Set task: Format every line of the records below as a Markdown table with two columns, Row and Entry, numbering the rows and skipping blank lines. Omit the pictures.

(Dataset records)
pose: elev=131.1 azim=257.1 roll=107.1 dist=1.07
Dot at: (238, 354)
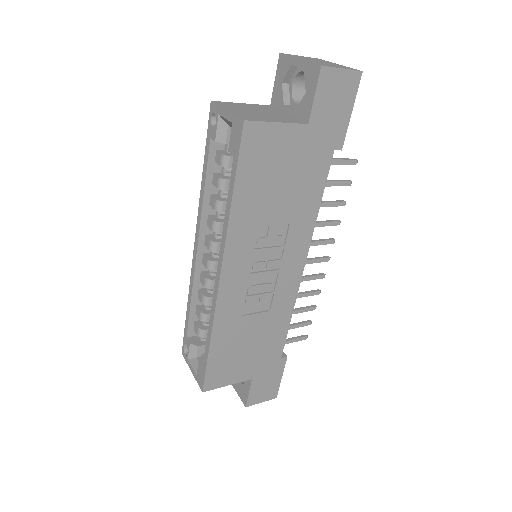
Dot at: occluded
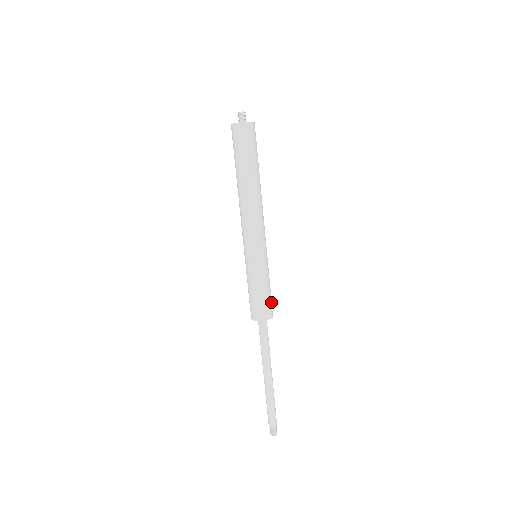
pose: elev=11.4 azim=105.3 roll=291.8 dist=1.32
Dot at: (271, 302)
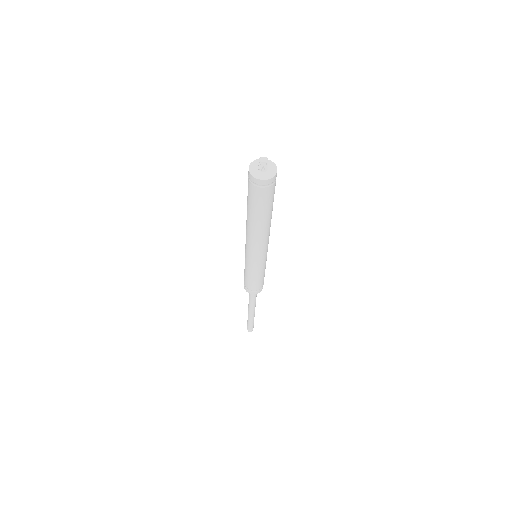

Task response:
| Row | Entry |
|---|---|
| 1 | pose: elev=131.1 azim=257.1 roll=107.1 dist=1.07 |
| 2 | Dot at: (238, 354) |
| 3 | Dot at: occluded |
| 4 | pose: elev=11.4 azim=105.3 roll=291.8 dist=1.32 |
| 5 | Dot at: (271, 302) |